START The records

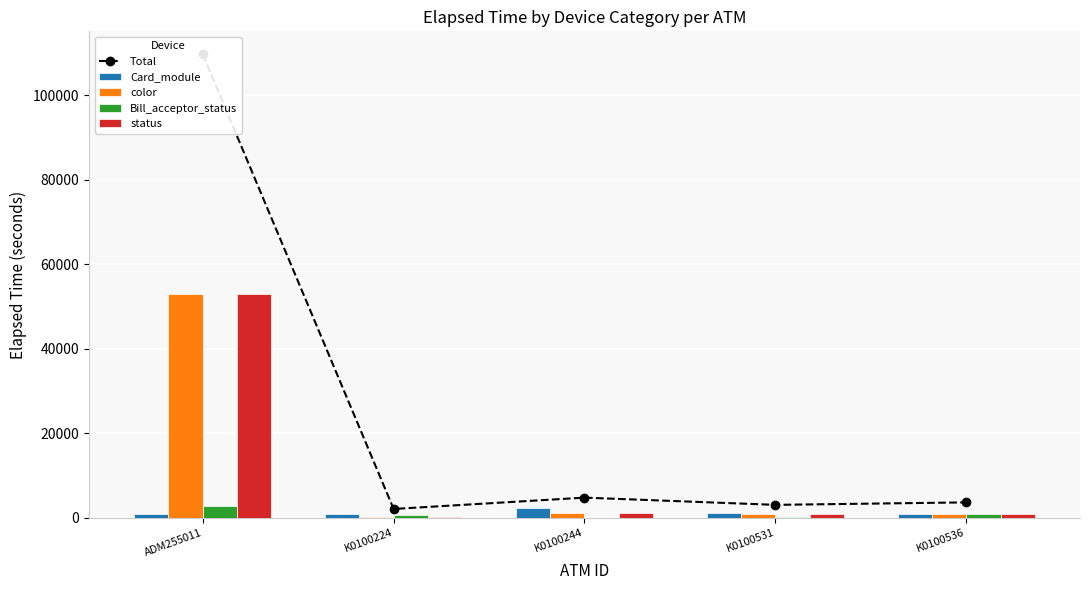

What is the difference between the status values at K0100244 and K0100531?

361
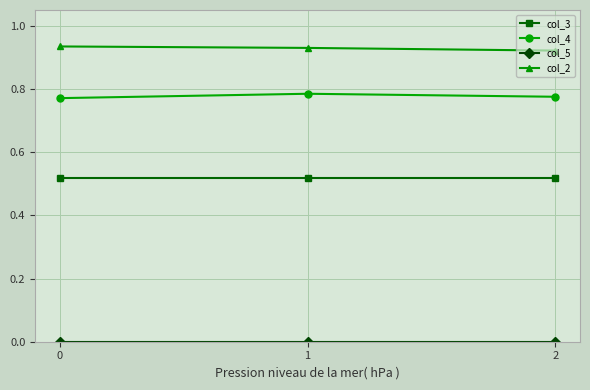

Which series has the largest total across all categories?

col_2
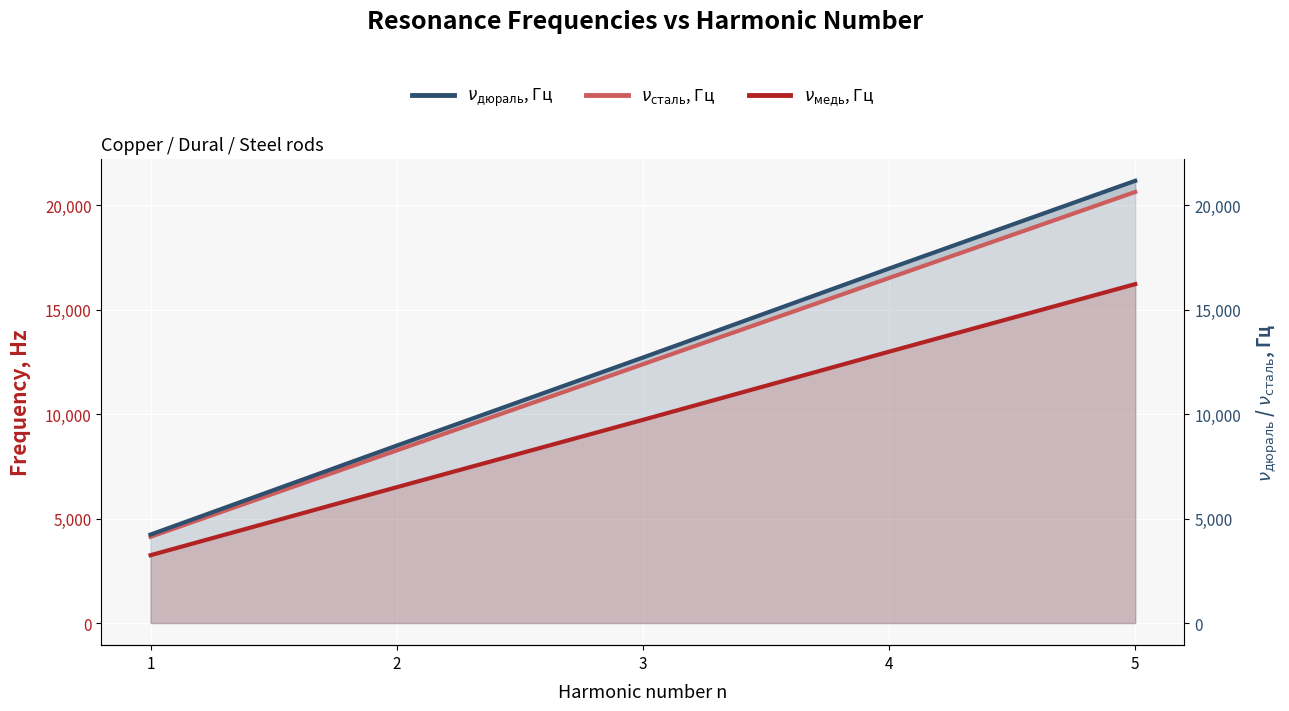

What is the difference between the second highest and minimum values in the $\nu_{\mathrm{сталь}}$, Гц series?

12393.0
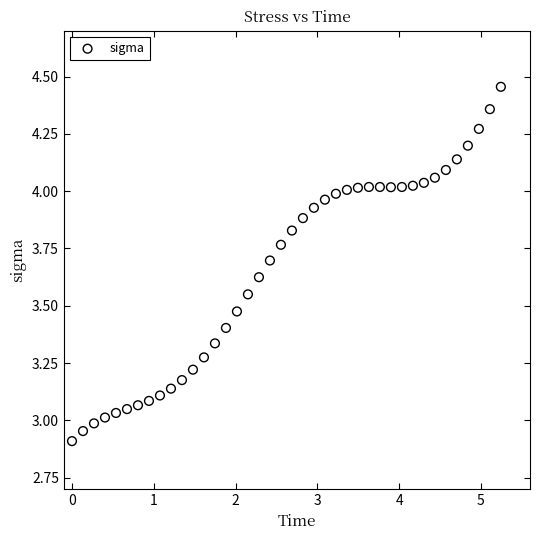

What is the range of Y values (max minus min)?

1.5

END The records

■ **Task requirements**: List each line from the rows above that contains the word "between".

■ **Task answer**:
What is the difference between the status values at K0100244 and K0100531?
What is the difference between the second highest and minimum values in the $\nu_{\mathrm{сталь}}$, Гц series?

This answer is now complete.